L’indimenticato Steve McQueen non fu solo uno dei più gettonati attori di film d’azione tra gli anni ’60 e ’70. Nella sua movimentata e abbastanza breve vita egli alternò l’attività professionale sul set cinematografico ad una passione innata per le corse, in auto e in moto.
Dotato anche di un certo talento naturale (oltre che di cospicue risorse finanziarie, che non fanno mai male), Steve McQueen partecipò a diverse gare importanti e ottenne alcuni risultati di rilievo. Prendendo come occasione i 50 anni del mitico film “Bullitt” con quella straordinaria scena d’inseguimento, celebrati proprio in questi giorni dall’uscita della serie speciale Ford Mustang Bullitt, vogliamo tracciare un breve profilo di Steve McQueen come pilota.

——————

| ESERCIZI |
a) Elenca tutti i numeri che compaiono nel brano su Steve McQueen.
b) Prosegui il brano su Steve McQueen dopo la sua ultima frase.
Le righe non hanno alcun legame con il brano su Steve McQueen.

| RIGHE ESTRATTE |
——————

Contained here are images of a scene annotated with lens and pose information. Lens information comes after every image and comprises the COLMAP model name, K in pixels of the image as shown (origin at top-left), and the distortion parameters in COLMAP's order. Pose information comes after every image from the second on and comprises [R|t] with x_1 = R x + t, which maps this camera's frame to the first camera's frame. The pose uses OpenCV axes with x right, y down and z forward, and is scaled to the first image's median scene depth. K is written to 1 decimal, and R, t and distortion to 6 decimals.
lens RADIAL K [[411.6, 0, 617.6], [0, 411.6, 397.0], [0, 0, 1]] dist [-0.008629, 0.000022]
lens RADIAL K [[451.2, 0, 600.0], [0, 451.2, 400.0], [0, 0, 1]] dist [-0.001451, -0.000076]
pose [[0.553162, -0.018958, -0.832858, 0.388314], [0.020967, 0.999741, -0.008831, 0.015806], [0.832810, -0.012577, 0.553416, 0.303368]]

——————

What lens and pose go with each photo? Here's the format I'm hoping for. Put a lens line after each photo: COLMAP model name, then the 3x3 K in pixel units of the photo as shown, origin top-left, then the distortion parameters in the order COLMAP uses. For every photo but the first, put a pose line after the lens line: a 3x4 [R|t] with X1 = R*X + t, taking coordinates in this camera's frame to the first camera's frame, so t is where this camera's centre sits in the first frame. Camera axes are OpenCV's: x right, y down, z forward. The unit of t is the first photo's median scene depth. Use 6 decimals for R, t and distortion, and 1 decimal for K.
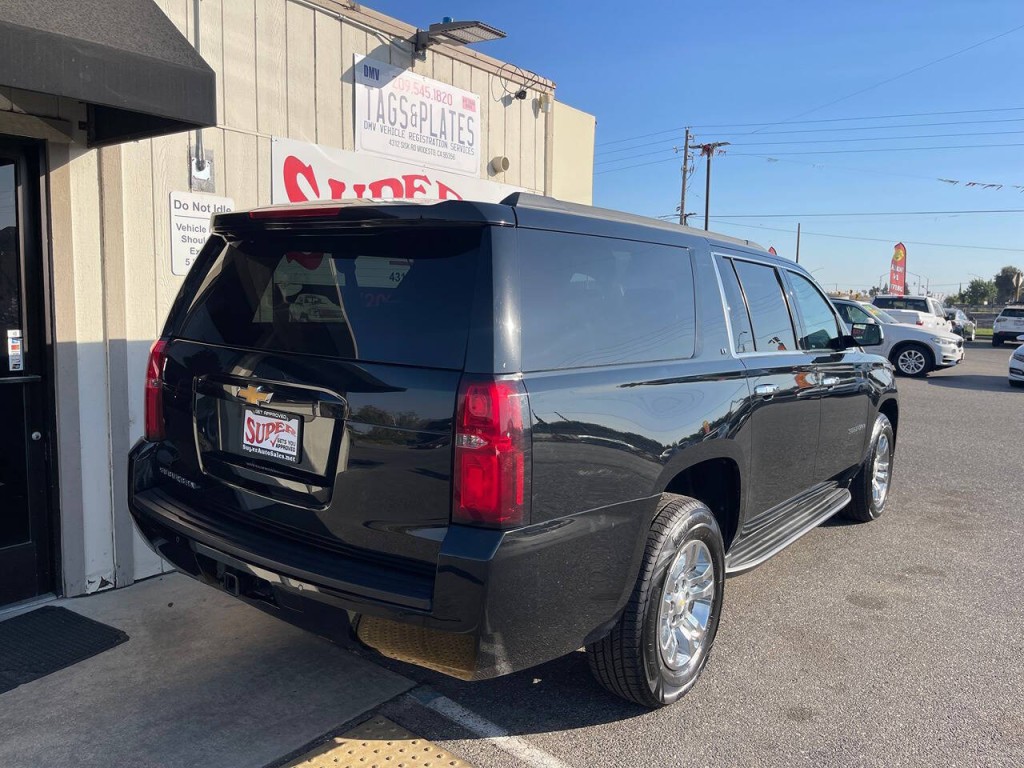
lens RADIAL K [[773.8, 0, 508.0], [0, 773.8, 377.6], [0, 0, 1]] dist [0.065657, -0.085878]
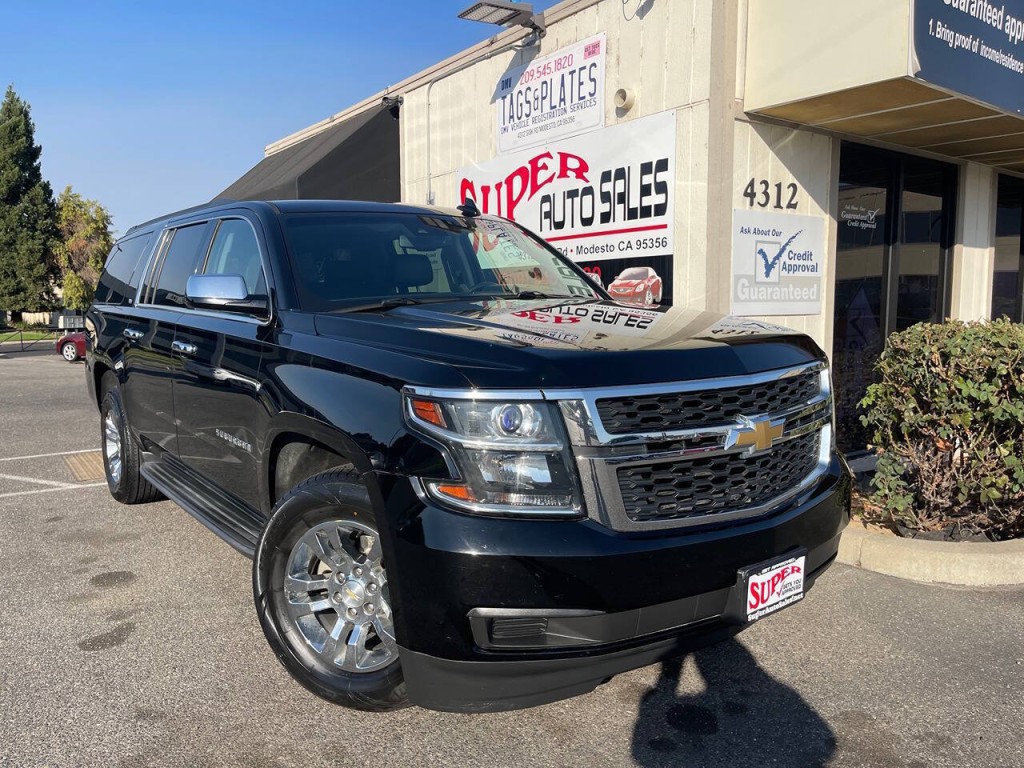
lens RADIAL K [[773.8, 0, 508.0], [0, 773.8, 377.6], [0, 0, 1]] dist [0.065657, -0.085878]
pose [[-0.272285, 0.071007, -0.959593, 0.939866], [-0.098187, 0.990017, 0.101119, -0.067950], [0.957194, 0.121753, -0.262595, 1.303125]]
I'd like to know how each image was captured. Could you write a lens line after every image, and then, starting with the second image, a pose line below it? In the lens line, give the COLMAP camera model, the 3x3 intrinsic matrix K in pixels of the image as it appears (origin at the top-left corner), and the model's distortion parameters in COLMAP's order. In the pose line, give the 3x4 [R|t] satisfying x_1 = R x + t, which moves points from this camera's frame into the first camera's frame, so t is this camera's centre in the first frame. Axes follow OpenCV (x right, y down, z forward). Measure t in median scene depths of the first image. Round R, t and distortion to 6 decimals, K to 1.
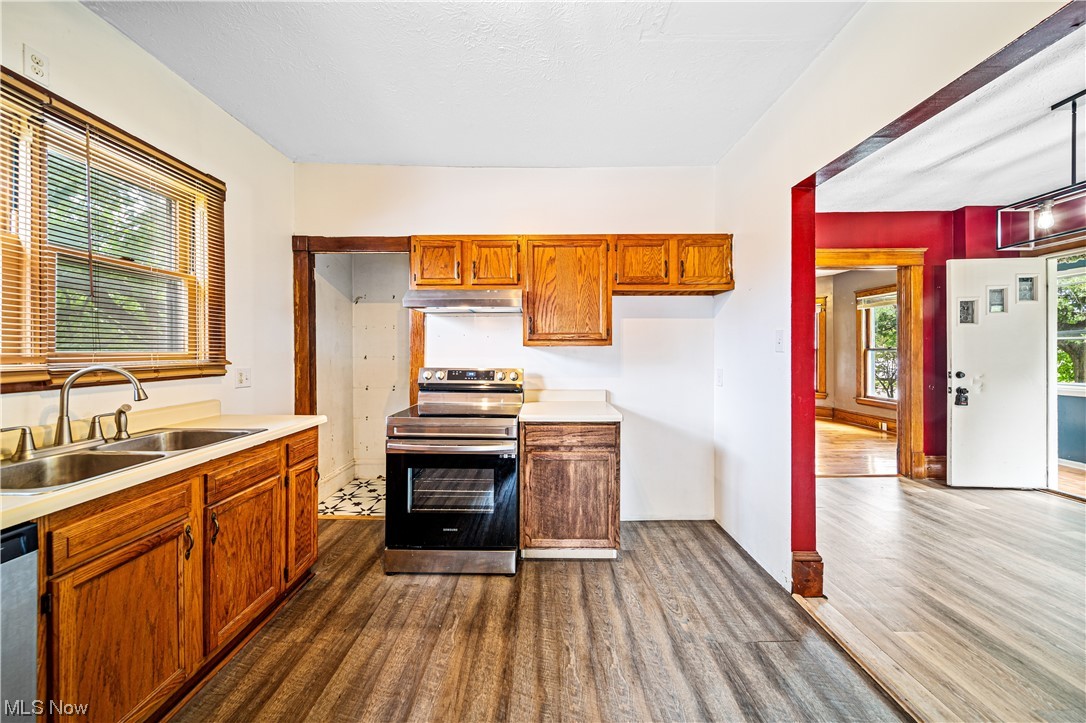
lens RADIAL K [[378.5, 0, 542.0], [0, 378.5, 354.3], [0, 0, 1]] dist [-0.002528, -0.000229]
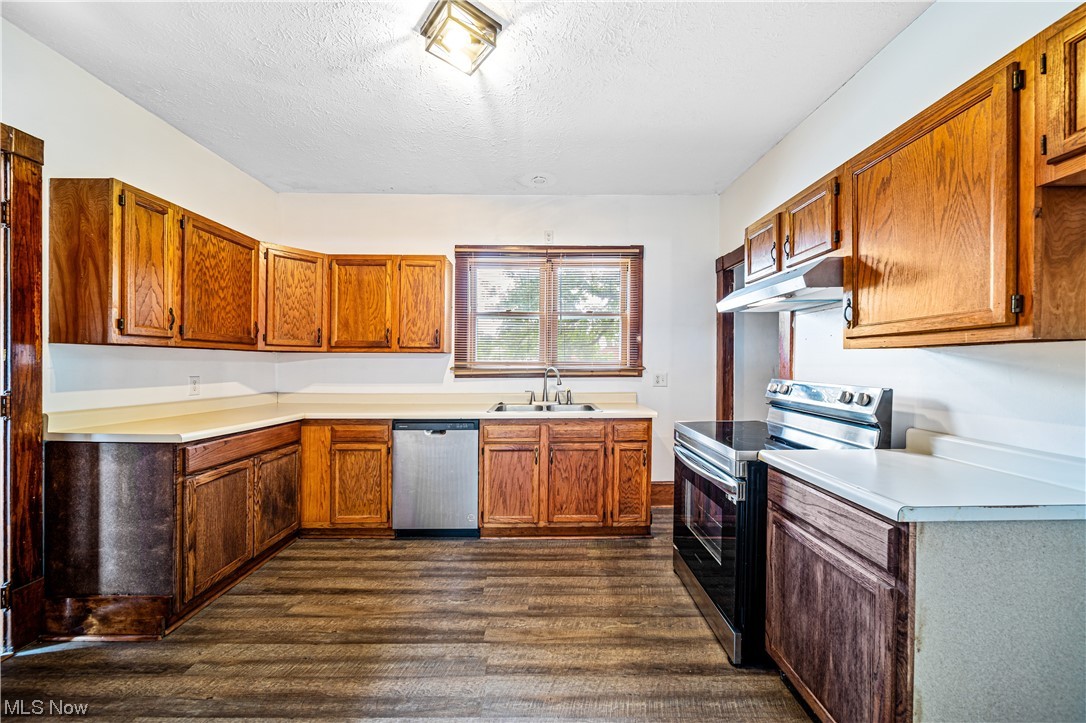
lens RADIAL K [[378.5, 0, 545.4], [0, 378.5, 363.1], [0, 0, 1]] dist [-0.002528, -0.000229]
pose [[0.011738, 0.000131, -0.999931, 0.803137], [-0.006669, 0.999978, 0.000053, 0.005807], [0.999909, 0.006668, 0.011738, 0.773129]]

——————

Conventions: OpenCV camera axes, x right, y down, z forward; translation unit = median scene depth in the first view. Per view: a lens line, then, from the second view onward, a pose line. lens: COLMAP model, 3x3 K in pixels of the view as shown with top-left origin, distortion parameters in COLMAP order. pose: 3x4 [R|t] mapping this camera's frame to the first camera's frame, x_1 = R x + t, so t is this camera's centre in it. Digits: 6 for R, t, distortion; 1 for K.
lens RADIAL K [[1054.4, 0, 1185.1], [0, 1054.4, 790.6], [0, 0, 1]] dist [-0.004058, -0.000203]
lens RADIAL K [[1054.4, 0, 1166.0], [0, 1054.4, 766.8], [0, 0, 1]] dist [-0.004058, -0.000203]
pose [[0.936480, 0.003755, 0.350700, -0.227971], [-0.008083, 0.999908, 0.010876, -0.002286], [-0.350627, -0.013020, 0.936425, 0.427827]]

——————

| RISULTATI PER ESERCIZIO |
a) ’60, ’70, 50

b)
Steve McQueen: la sua vita da pilota
Steve McQueen cominciò a correre in moto nei primi anni ’50, mentre studiava recitazione a New York. Partecipava alle gare che nei weekend si tenevano sul circuito di Long Island, ottenendo spesso buoni risultati con interessanti premi in denaro, considerando il livello amatoriale.
Il successo come attore arrivò nel 1958 con la serie televisiva western “Wanted: Dead or Alive”. Quindi McQueen da quel momento non ebbe più problemi nel finanziare la propria passione motoristica. Acquistò una Porsche 356 Super con cui partecipò a diverse gare sport in California nel 1959, soprattutto sul circuito di Santa Barbara. Ottenne una vittoria e due podi.
Hollywood: fu un grande successo
Negli anni ’60 si fece largo a Hollywood costruendo il suo alone di personaggio “cool” collezionando un successo dopo l’altro, quindi non gli restava molto tempo per correre, anche perché quasi sempre le compagnie assicurative che coprivano le produzioni cinematografiche gli vietavano di farlo durante i mesi di ripresa. Ma coglieva ogni occasione possibile.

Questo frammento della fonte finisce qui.